In the text on coffee and craftsmanship, whose "perfection" is described as hard for human baristas to match consistently?

#### Text section
◇ ◇ ◇ ◇ ◇ ◇ ◇
I’ve lost count of the number of people who sent me Julian Baggini’s excellent essay The art of coffee last week (I guess my Instagram feed makes my feelings about coffee pretty clear). It’s a truly great article, going far beyond coffee to the essence of craftsmanship, and the things we value. Here’s Julian on the “perfection” of Nespresso capsules that is hard to match consistently by human baristas:

Surely we appreciate the handmade in part because it is handmade. An object or a meal has different meaning and significance if we know it to be the product of a human being working skilfully with tools rather than a machine stamping out another clone. Even if in some ways a mass-produced object is superior in its physical properties, we have good reasons for preferring a less perfect, handcrafted one.

And further on:

There is plenty that we should happily allow to be mechanised, for the obvious benefits that brings. But there is plenty else we will continue to prefer to be handmade, because what matters is not just the result, but the process by which you get there. Humans are imperfect, and so a world of perfection that denies the human element can never be truly perfect after all.
◇ ◇ ◇ ◇ ◇ ◇ ◇
#### Raw data
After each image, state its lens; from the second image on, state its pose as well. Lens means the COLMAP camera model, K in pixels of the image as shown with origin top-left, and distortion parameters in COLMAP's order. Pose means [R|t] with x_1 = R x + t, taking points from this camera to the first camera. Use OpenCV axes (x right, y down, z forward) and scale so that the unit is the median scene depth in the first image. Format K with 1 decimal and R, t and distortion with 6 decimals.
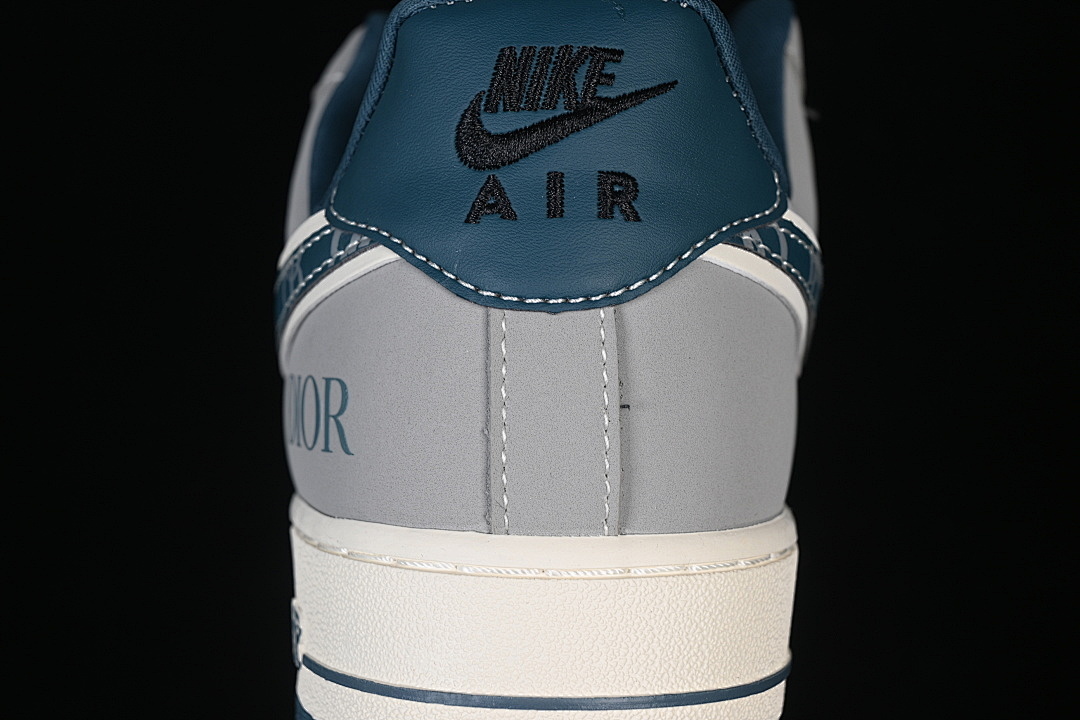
◇ ◇ ◇ ◇ ◇ ◇ ◇
#### Solved problem
Nespresso capsules.